_Texto fornecido_
────
Com metade da frota nova, rastreadores serão instalados

Em função do uso intenso dos veículos, a gestão desistiu da terceirização total da frota, medida que chegou a ser anunciada

Reportagem: Josimar Bagatoli

Centro Optico Parana

A frota sucateada do Município de Cascavel era um problema comum entre as secretarias: motores com a vida útil esgotada, bancos de veículos quebrados e latarias aos pedaços. Diante da situação, a prefeitura investiu na aquisição de veículos. Dos 821 que compõem a frota (automóveis, caminhões, equipamentos e ônibus), 385 foram adquiridos na atual gestão. “Optamos em renovar a frota, pois havia muitos veículos velhos, alguns com mais de 20 anos de uso e a manutenção não compensava, pois ficavam mais tempo na oficina do que em uso. Além disso, o gasto com combustível era muito alto”, explica o secretário de Planejamento e Gestão, Edson Zorek.

Em função do uso intenso dos veículos, a gestão desistiu da terceirização total da frota, medida que chegou a ser anunciada. Apenas seis veículos estão nessa modalidade de locação e o custo/benefício ainda é considerado pouco atrativo ao setor público.

Há um registro de preços aberto para a aquisição de novas unidades conforme a necessidade.

Além dos carros de passeio, a prefeitura adquiriu novos maquinários para o conserto de estradas rurais e obras públicas, o que demandou boa parte dos investimentos. “Havia uma deficiência muito grande no maquinário. Caminhões e patrolas foram adquiridos e agora são usados em obras no interior, com convênios, como o da Itaipu”, diz Zorek.
────
_Dados extraídos_
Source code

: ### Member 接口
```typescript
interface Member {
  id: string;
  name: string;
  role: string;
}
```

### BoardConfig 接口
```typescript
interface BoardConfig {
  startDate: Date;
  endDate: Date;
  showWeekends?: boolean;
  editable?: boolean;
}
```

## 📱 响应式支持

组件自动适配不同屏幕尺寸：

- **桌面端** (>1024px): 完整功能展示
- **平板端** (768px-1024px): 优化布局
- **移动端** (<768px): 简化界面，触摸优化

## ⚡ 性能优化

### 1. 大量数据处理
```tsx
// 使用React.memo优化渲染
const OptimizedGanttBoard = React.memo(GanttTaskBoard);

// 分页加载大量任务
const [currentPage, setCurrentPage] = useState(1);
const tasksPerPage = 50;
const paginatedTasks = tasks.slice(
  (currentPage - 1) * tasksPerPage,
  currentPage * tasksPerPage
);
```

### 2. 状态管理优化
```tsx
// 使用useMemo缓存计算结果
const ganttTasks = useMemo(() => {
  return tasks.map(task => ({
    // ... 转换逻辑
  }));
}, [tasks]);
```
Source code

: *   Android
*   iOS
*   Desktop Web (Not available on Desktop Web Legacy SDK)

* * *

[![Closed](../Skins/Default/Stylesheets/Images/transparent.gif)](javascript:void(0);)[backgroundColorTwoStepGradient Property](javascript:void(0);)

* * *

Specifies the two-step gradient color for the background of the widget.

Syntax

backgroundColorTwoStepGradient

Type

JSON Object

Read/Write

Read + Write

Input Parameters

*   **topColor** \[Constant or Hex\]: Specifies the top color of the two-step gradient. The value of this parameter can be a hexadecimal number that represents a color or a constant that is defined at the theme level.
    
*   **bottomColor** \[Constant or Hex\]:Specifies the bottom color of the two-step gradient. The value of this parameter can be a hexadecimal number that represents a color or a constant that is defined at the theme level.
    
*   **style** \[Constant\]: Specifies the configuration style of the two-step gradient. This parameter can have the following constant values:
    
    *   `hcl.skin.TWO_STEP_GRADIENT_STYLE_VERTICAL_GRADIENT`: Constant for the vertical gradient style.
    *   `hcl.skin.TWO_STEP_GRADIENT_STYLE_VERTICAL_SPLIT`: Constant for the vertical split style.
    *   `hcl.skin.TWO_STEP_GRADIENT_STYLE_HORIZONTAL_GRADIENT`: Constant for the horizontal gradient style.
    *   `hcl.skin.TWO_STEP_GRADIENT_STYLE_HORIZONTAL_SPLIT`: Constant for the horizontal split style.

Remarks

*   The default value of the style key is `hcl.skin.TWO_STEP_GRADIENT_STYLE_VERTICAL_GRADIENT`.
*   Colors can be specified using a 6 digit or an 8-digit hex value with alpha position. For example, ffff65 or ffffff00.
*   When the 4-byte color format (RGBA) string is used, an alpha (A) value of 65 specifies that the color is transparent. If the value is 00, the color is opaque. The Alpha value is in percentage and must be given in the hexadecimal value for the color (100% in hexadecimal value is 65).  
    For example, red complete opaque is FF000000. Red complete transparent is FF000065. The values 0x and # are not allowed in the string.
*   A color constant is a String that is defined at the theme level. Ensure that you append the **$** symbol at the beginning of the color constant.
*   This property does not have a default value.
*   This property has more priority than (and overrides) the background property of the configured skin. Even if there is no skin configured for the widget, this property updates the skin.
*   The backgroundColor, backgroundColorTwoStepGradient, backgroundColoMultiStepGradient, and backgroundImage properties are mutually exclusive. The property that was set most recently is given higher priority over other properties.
────
_Instrução da tarefa 1_
Indique se cada afirmação abaixo está de acordo com a reportagem sobre a frota de Cascavel. Responda sim ou não e cite literalmente as palavras do texto que decidem a questão. (a) A prefeitura levou adiante o plano de terceirizar toda a frota. (b) Seis veículos estão em regime de locação. (c) Segundo o secretário Edson Zorek, alguns veículos antigos tinham mais de 20 anos de uso.
_Instrução da tarefa 2_
Dê seguimento à reportagem sobre a frota municipal de Cascavel e escreva o trecho que vem depois do último parágrafo.

_Área de resposta 1_
(a) Não: "a gestão desistiu da terceirização total da frota".
(b) Sim: "Apenas seis veículos estão nessa modalidade de locação".
(c) Sim: "alguns com mais de 20 anos de uso".

_Área de resposta 2_
Para que houvesse a troca, os veículos dispensados passaram por vistorias: aqueles em que o gasto com conserto seria 50% superior ao valor praticado no mercado (tabela Fipe) seria leiloado. Nessa lista há 25 unidades comercializadas por meio de processo já em andamento.

Com o desempenho do setor, o Município conseguiu reduzir o total de veículos parados por problema em manutenção e hoje há 30 unidades em oficinas.

Para que tenha total controle do uso da frota, a prefeitura pretende instalar equipamentos de rastreamento. A Fundetec (Fundação para o Desenvolvimento Científico e Tecnológico) está prestes a iniciar o uso experimental do sistema que custará em torno de R$ 100 por veículo. Na iniciativa privada, o sistema custaria R$ 540 a instalação e R$ 120 mensais de manutenção, um total de R$ 1,8 milhão para a frota, conforme licitação que chegou a ser feita, mas não foi autorizada. “Percebemos que não compensaria, por isso desenvolvemos um sistema próprio que vai custar R$ 10 o chip e R$ 50 a instalação e vamos implantar o equipamento em 100 unidades de imediato e ampliando depois de maneira gradativa”, explica Zorek.

O acompanhamento será em tempo real: percurso, combustível, tempo de parada, quilômetros rodados. Os servidores terão crachás que permitirão as partidas e informarão de maneira automática os dados do condutor.